谢指挥使的话音陡然严厉起来,怒声喝问道:“湛非鱼,你难道就没想过因为你的一己私仇,当日如果不是姚大人和郑大人及时赶了回来,褚佥事一把火真烧了府衙,到时候又会枉死多少条无辜的性命?”
听到此话,赵同知神色不变,他本就是刚正不阿的性子,预谋火烧府衙的人是褚佥事,他必定不会怪罪到湛非鱼身上。
可谢指挥使这挑拨离间的话一说出来,赵同知的两个同僚,还有几个捕快却是变了脸色,毕竟谁也不愿意被湛非鱼当成了诱饵,若真的发生了火灾,那一千斤桐油倒在了府衙四周,这般火势之下,湛非鱼有身手高强的随从保护着,必定能从火灾李逃出去,可他们呢?说不定真的会命丧当场。
“谢指挥使,慎言!”姚大人面色不虞,他和谢指挥使也算是同僚,虽说平日里接触的不算太多,姚大人也知道谢指挥使并不是外界传言的那般豪爽粗犷,真的是个莽汉,怎么可能坐稳都指挥司一把手的位置。
可姚大人还真没想到谢指挥使的口才这般好,三言两语的就能毁掉湛非鱼的名声,肃州府衙的这几人只想到自己可能命丧火场,因此怨恨了湛非鱼。
但这番诛心的话若是传出去了,外人都会认为湛非鱼小小年纪却心狠手辣,为了对付褚佥事就敢拿赵同知这些人的性命冒险。
她如今不过十岁,也才是个小秀才,这若是再过一些年,到时候去了京城又有顾学士这个老师撑腰,一旦有人和她作对,湛非鱼是不是不择手段的置对方于死地。
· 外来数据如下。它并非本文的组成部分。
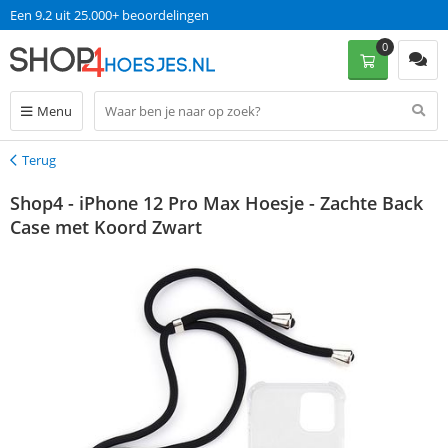
Een 9.2 uit 25.000+ beoordelingen
0
Menu
Terug
Terug
Shop4 - iPhone 12 Pro Max Hoesje - Zachte Back
Case met Koord Zwart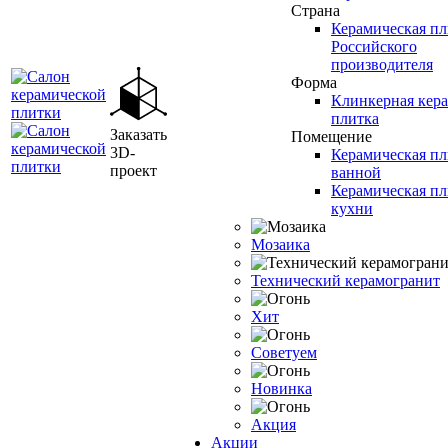
Страна
Керамическая пл
Российского
производителя
Форма
Клинкерная кер
плитка
Заказать
Помещение
3D-
Керамическая пл
проект
ванной
Керамическая пл
кухни
Мозаика
Технический керамогранит
Хит
Советуем
Новинка
Акция
Акции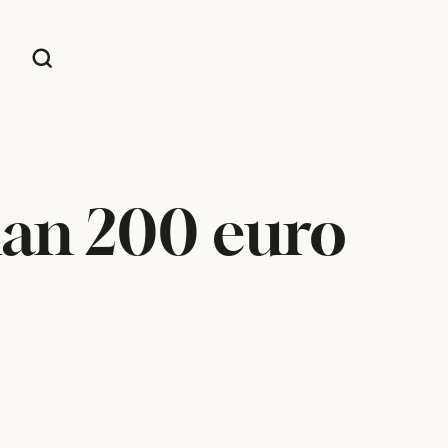
dan 200 euro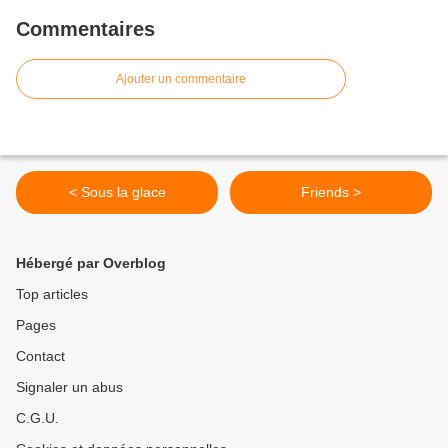
Commentaires
Ajouter un commentaire
< Sous la glace
Friends >
Hébergé par Overblog
Top articles
Pages
Contact
Signaler un abus
C.G.U.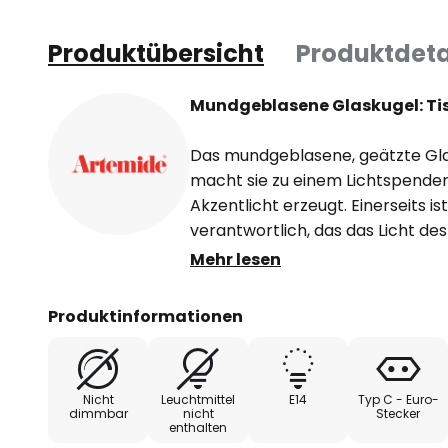
Produktübersicht
Produktdeta
Mundgeblasene Glaskugel: Tis
Das mundgeblasene, geätzte Glas
macht sie zu einem Lichtspender
Akzentlicht erzeugt. Einerseits is
verantwortlich, das das Licht de
abblendet, andererseits sorgt a
Mehr lesen
dass das Licht rundum perfekt a
Produktinformationen
Der italienische Architekt und De
verantwortlich für das Design von
Designerleuchten-Hersteller Art
Nicht
Leuchtmittel
E14
Typ C - Euro-
bekannte Leuchtenserie Tolomeo
dimmbar
nicht
Stecker
enthalten
wie keine zweite Marke für Design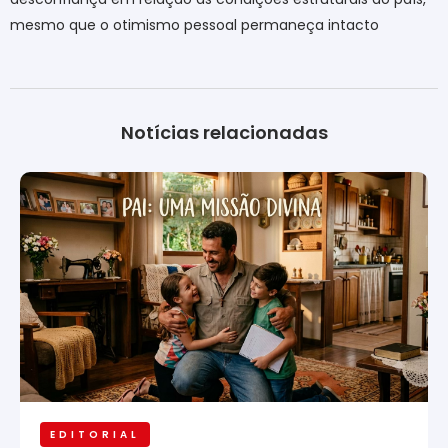
mesmo que o otimismo pessoal permaneça intacto
Notícias relacionadas
EDITORIAL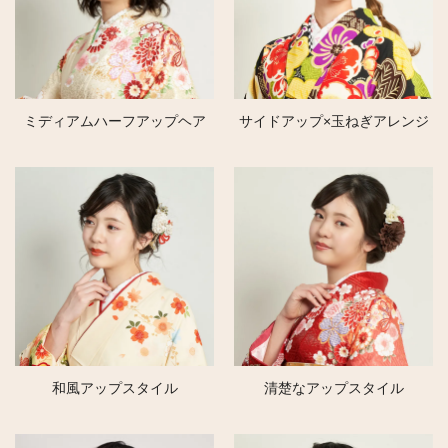
ミディアムハーフアップヘア
サイドアップ×玉ねぎアレンジ
和風アップスタイル
清楚なアップスタイル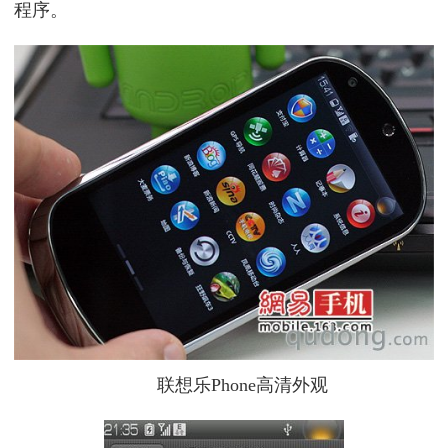
程序。
联想乐Phone高清外观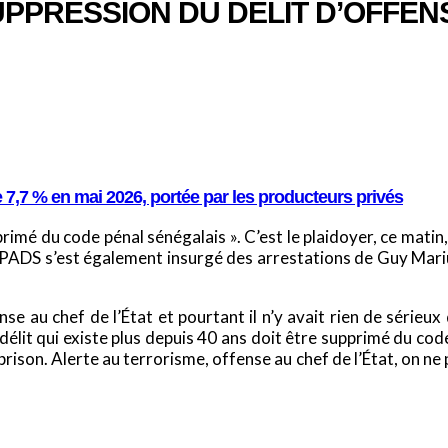
PPRESSION DU DÉLIT D’OFFENS
e 7,7 % en mai 2026, portée par les producteurs privés
upprimé du code pénal sénégalais ». C’est le plaidoyer, ce m
f-PADS s’est également insurgé des arrestations de Guy Mar
ense au chef de l’État et pourtant il n’y avait rien de série
délit qui existe plus depuis 40 ans doit être supprimé du cod
son. Alerte au terrorisme, offense au chef de l’État, on ne 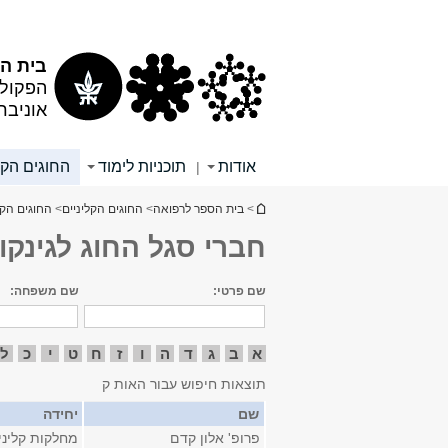
תוכן
תפריט
עליון
ראשי
בית הס
הפקולט
אוניבר
אודות
תוכניות לימוד
החוגים הקל
|
הינך נמצא כאן
>
בית הספר לרפואה
>
החוגים הקליניים
>
החוגים הקל
חברי סגל החוג לגינקול
שם פרטי:
שם משפחה:
א
ב
ג
ד
ה
ו
ז
ח
ט
י
כ
ל
תוצאות חיפוש עבור האות ק
שם
יחידה
פרופ' אלון קדם
מחלקות קליני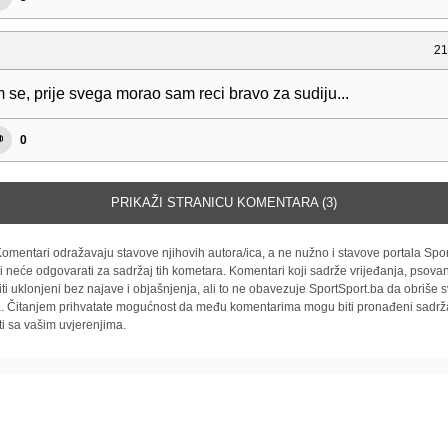
21
 se, prije svega morao sam reci bravo za sudiju...
0
PRIKAŽI STRANICU KOMENTARA (3)
omentari odražavaju stavove njihovih autora/ica, a ne nužno i stavove portala Spor
i neće odgovarati za sadržaj tih kometara. Komentari koji sadrže vrijeđanja, psovan
iti uklonjeni bez najave i objašnjenja, ali to ne obavezuje SportSport.ba da obriše
la. Čitanjem prihvatate mogućnost da među komentarima mogu biti pronađeni sadrža
ti sa vašim uvjerenjima.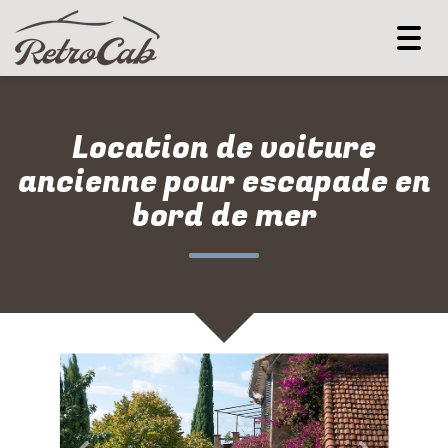
Togg
navi
Location de voiture
ancienne pour escapade en
bord de mer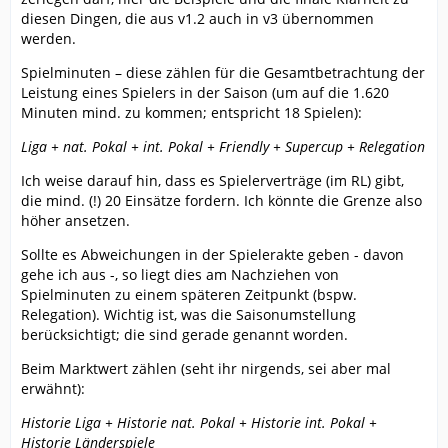
diesen Dingen, die aus v1.2 auch in v3 übernommen
werden.
Spielminuten – diese zählen für die Gesamtbetrachtung der
Leistung eines Spielers in der Saison (um auf die 1.620
Minuten mind. zu kommen; entspricht 18 Spielen):
Liga + nat. Pokal + int. Pokal + Friendly + Supercup + Relegation
Ich weise darauf hin, dass es Spielerverträge (im RL) gibt,
die mind. (!) 20 Einsätze fordern. Ich könnte die Grenze also
höher ansetzen.
Sollte es Abweichungen in der Spielerakte geben - davon
gehe ich aus -, so liegt dies am Nachziehen von
Spielminuten zu einem späteren Zeitpunkt (bspw.
Relegation). Wichtig ist, was die Saisonumstellung
berücksichtigt; die sind gerade genannt worden.
Beim Marktwert zählen (seht ihr nirgends, sei aber mal
erwähnt):
Historie Liga + Historie nat. Pokal + Historie int. Pokal +
Historie Länderspiele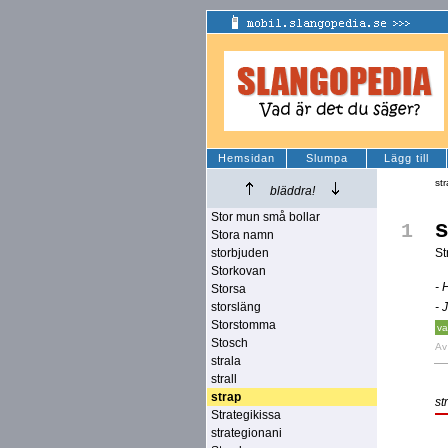
Hemsidan
Slumpa
Lägg till
st
bläddra!
Stor mun små bollar
s
1
Stora namn
storbjuden
St
Storkovan
- 
Storsa
storsläng
- 
Storstomma
v
Stosch
A
strala
strall
strap
st
Strategikissa
strategionani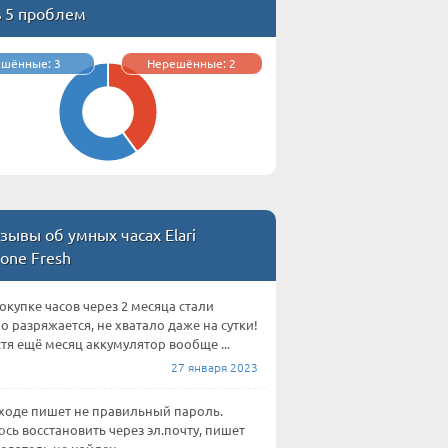
ь 5 проблем
ешённые: 3
Нерешённые: 2
зывы об умных часах Elari
one Fresh
окупке часов через 2 месяца стали
о разряжается, не хватало даже на сутки!
стя ещё месяц аккумулятор вообще ...
27 января 2023
ходе пишет не правильный пароль.
сь восстановить через эл.почту, пишет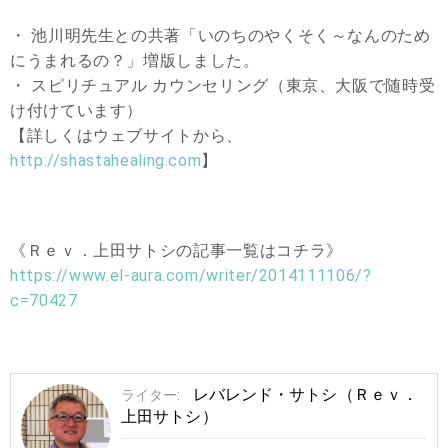
・ 池川明先生との共著「いのちのやくそく～なんのため
にうまれるの？」増版しました。
・ スピリチュアル カウンセリング（東京、大阪で随時受
け付けています）
【詳しくはウェブサイトから、
http://shastahealing.com
】
《Ｒｅｖ．上田サトシの記事一覧はコチラ》
https://www.el-aura.com/writer/2014111106/?
c=70427
レバレンド・サトシ（Ｒｅｖ．
ライター:
上田サトシ）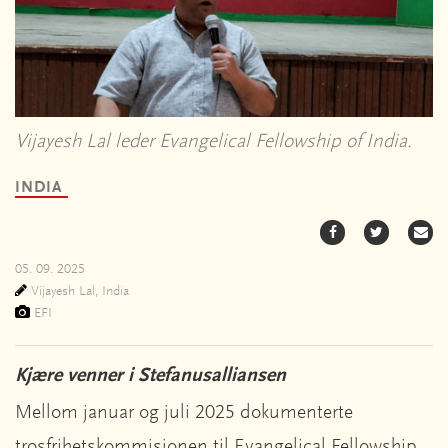
Vijayesh Lal leder Evangelical Fellowship of India.
INDIA
05. 09. 2025
Vijayesh Lal, India
EFI
Kjære venner i Stefanusalliansen
Mellom januar og juli 2025 dokumenterte
trosfrihetskommisjonen til Evangelical Fellowship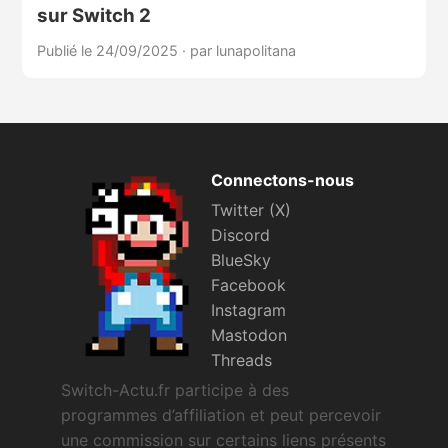
sur Switch 2
Publié le 24/09/2025
·
par lunapolitana
Connectons-nous
Twitter (X)
Discord
BlueSky
Facebook
Instagram
Mastodon
Threads
Switch-Actu.fr participe à des
programmes d’affiliation et peut percevoir
une commission sur certains liens présents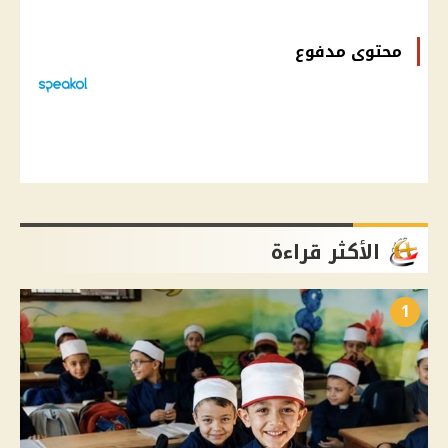
محتوى مدفوع
الأكثر قراءة
1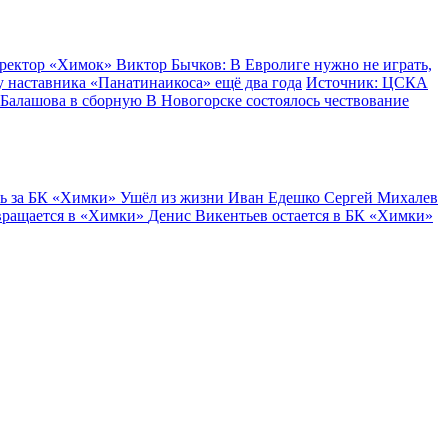
ректор «Химок» Виктор Бычков: В Евролиге нужно не играть,
у наставника «Панатинаикоса» ещё два года
Источник: ЦСКА
 Балашова в сборную
В Новогорске состоялось чествование
ь за БК «Химки»
Ушёл из жизни Иван Едешко
Сергей Михалев
вращается в «Химки»
Денис Викентьев остается в БК «Химки»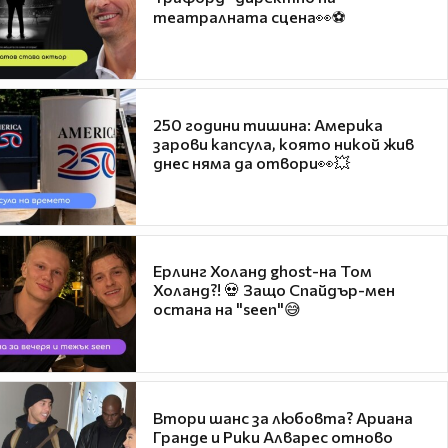
театралната сцена👀⚽
250 години тишина: Америка
зарови капсула, която никой жив
днес няма да отвори👀💥
Ерлинг Холанд ghost-на Том
Холанд?! 💀 Защо Спайдър-мен
остана на "seen"😅
Втори шанс за любовта? Ариана
Гранде и Рики Алварес отново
“谢指挥使多虑了,事发之前我一直在客栈读书,并没有外出,大人如果不相信的话,可以派人询问客栈的掌柜还有伙计。”湛非鱼出声自辩,看着完全不相信的谢指挥使,莞尔一笑道:“大人必定以为是程海平背叛了褚佥事,事先向我告密了,而我将计就计的对付褚佥事。”
哼!谢指挥使冷嗤一声,并没有开口,但程海平身为褚佥事的心腹,若不是他作证,即使姚大人偏帮湛非鱼,也定不了褚佥事的罪。
一直沉默的郑大人忽然问道:“湛非鱼,你且说说你是怎么找到物证又如何说服程海平的?”
“回大人的话,案发之后褚佥事被姚大人关押起来,我和两个随从同样暂住在府衙之中。”湛非鱼看了一眼面色阴狠,似乎死也要把自己拖下水的褚佥事继续道:“这张银票之所以能查到,是因为鼎元钱庄幕后的东家正是钱夫人,包括洪掌柜存取银子的习惯也是钱夫人告知我的。”
钱世鹏没死之前,估计公堂上这些位高权重的大人并不知道商贾钱家,可钱世鹏一死,钱夫人来了肃州府,姚大人他们都看过卷宗,自然知道钱夫人,也知道钱夫人和湛非鱼有些来往。
鼎元钱庄的大掌柜此刻也开口了,“大人,因为洪掌柜几乎每隔几日就来钱庄存银子,不单单是草民,肃州府不少商贾都知晓洪掌柜的行事。”
若是上百两的银子存到钱庄也就存了,可洪掌柜是十两银子就存一次,而且即便要进货,也都是当天去钱庄取银子,从不会提前把银子备好,唯恐被人偷了去,这让不少商贾都看不上洪掌柜的小家子气,不过是当年被侄子偷了百两银子罢了,这就成了惊弓之鸟了。